Они давно сотрудничали, симпатизировали друг другу и с удовольствием общались, потому что имели схожие взгляды и одинаково смотрели на многие процессы, происходящие в этом мире.
А в конце сего многотрудного дня, уже прощаясь, подвыпивший Вольфганг сказал то, чего никогда не позволил бы себе произнести в трезвом состоянии.
— Привет Леле… — многозначительно подмигнул он Буданову.
— Леле? — ошеломился тот.
— А разве ее зовут иначе? — с пьяным лукавством поинтересовался Крюгер, прекрасно понимая, что, если секретарша отвечает по мобильному шефа субботним днем и позволяет себе наглость послать его партнера куда подальше, их связывают не только рабочие отношения.
— Нет, но… Она не могла так представиться. Не могла сказать, что ее зовут Леля! — недоумевал Буданов.
— А как она должна была сказать? — изумился Крюгер. — Что ее зовут Абрам Семенович?
— Она должна была сказать… — Он взял Вольфганга за отвороты пиджака. — Послушай! Когда ты говорил с ней? Сколько было времени?..
— Ну, я точно не помню… — Крюгер деликатно освободил свои лацканы. — Часа два, максимум три. Я звонил из Франкфурта перед самым вылетом. Ты же знаешь, как важно было…
— Я знаю, знаю… — задумчиво проговорил Буданов. — Теперь я, кажется, понял…
— Что ты понял? — совсем запутался Крюгер.
— Понял, какой я осел. Какой осел! — И он схватился за голову, потрясенный, видимо, этим открытием.
— Осел? — удивился Вольфганг. — И ты понял это именно сейчас?
— Иди спать, дружище. — Буданов крепко пожал его руку. — Мы оба устали. Завтра увидимся.
Он быстро вышел, сел в машину и откинулся на спинку сиденья.
Так вот, значит, какая получается петрушка. И в два, и в три, и даже в четыре они с Лелей катались на лыжах, а мобильный, теперь он это хорошо помнил, остался в гостиной. Он видел его на столике у дивана, на котором провел первую ночь. Хотел взять с собой в лес и забыл.

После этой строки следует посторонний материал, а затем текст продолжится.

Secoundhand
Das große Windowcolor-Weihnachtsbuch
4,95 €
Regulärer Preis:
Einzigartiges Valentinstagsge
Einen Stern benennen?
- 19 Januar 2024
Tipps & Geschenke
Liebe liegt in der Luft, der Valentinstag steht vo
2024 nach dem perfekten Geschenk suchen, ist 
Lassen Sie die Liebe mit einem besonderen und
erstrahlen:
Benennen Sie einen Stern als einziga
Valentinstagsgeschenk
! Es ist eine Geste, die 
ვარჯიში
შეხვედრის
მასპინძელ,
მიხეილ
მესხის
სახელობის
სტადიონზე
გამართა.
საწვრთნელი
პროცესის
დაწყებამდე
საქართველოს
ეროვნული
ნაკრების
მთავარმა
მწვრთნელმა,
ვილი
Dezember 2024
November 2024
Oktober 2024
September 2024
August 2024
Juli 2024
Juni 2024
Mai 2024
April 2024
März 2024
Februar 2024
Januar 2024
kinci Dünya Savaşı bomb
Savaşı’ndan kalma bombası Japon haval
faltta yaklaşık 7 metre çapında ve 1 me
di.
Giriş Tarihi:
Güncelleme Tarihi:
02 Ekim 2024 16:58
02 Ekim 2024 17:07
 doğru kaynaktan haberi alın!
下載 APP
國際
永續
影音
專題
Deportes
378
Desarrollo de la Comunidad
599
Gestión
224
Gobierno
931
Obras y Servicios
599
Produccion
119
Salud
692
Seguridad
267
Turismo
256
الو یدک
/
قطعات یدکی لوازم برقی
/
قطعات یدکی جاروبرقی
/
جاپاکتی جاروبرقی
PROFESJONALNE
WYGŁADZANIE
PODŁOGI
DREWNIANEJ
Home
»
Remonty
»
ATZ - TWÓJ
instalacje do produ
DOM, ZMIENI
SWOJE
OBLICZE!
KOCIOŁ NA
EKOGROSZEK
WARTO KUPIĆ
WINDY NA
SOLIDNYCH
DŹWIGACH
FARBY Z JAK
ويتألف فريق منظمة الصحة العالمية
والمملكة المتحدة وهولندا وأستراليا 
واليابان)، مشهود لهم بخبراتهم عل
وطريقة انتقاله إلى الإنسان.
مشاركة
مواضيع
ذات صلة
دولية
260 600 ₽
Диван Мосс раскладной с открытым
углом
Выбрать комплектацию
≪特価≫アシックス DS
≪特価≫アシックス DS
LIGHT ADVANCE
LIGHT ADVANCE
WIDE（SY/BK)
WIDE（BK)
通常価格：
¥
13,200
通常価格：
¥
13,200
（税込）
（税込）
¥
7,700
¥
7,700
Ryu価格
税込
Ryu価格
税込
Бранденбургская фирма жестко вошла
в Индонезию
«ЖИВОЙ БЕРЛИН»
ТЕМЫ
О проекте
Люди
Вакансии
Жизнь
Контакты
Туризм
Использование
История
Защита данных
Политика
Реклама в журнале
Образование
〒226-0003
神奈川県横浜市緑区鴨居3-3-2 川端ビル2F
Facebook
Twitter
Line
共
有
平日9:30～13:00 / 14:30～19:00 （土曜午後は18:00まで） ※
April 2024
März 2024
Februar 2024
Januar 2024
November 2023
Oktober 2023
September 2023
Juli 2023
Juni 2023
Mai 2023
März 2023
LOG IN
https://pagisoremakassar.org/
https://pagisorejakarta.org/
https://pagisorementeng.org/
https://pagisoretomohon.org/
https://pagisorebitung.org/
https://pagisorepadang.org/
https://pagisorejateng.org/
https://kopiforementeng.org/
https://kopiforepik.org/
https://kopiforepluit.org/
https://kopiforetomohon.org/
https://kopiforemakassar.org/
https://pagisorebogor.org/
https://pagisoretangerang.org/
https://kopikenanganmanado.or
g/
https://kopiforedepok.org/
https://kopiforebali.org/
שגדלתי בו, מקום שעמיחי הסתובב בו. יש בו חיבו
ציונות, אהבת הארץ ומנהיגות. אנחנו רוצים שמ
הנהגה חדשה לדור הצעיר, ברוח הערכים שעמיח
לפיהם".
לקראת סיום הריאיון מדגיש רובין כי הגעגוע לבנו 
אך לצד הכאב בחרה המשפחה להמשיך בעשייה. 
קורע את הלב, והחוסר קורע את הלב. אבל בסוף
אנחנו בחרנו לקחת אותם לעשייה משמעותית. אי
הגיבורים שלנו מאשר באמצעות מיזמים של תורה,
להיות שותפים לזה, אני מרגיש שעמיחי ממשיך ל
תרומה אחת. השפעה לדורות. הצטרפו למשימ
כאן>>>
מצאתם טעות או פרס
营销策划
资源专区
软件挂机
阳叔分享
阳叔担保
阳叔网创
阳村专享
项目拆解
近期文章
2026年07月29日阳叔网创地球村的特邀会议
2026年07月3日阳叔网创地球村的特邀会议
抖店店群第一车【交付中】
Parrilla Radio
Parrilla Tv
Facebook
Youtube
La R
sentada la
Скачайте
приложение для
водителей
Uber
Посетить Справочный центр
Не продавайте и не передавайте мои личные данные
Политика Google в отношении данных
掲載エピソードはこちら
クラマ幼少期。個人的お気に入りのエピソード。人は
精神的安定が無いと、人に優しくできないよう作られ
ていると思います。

А тот, кто ответил на звонок, — Майка, конечно, кому же еще в голову придет?! — знал, что его секретаршу зовут именно Леля — он же сам ее так представил! И ведь Гарин сказал ему, что Вольфганг звонил еще из Франкфурта. А он даже не удосужился проанализировать ситуацию. Сразу шашки наголо. Да что теперь доказательства собирать?! Все и так ясно как белый день!
Буданов завел мотор и по пустым в этот час улицам погнал «Ауди» на Кутузовский.
Он припарковался у ее подъезда, вышел из машины и вычислил ее окна. Свет горел только в спальне, слабый, рассеянный. Наверное, ночник.
Буданов представил, как она лежит в кровати, читает, освещенная этим мягким сиянием, и зажмурился — так остро захотелось ему оказаться рядом…
Вот сейчас он позвонит, она откроет, босая, кутаясь в махровый халатик, и он… Подхватит на руки и понесет в спальню? Или скажет: «Прости меня, Леля! Вот такой я веселый парень — верю всем твоим врагам с первого слова. Всем, кроме тебя…»
Что вообще с ним происходит? Так боится ошибиться еще раз, что, защищаясь от новой боли — даже гипотетической, — готов причинить эту боль другому? Да что значит готов? Причиняет!
Вот он — великий и ужасный Буданов, безгрешный обличитель людских пороков! И ведь базу теоретическую подвел, все себе, любимому, объяснил, совесть свою незамутненную успокоил. А как же — на права его замахнулись, пренебрегли интересами. Это же только ему позволено — сорвать и растоптать. Это же только его тонкая душевная организация так остро чувствует, так глубоко переживает. А Леля, значит, отряхнулась и пошла?
И теперь достаточно просто прийти к ней с повинной, мол, погорячился, не разобрался, да и боязно стало — а вдруг ты сволочью окажешься, обидишь меня, легкоранимого?
И как, ты думаешь, она отреагирует на сей раз? «Вернись, — скажет, — я все прощу, мой первый, мой единственный мужчина». Или пошлет тебя далеко-далеко? И сколько надо пинать любовь, пока она не превратится в свою противоположность?
Буданов поднял глаза. Свет в спальне на четвертом этаже погас.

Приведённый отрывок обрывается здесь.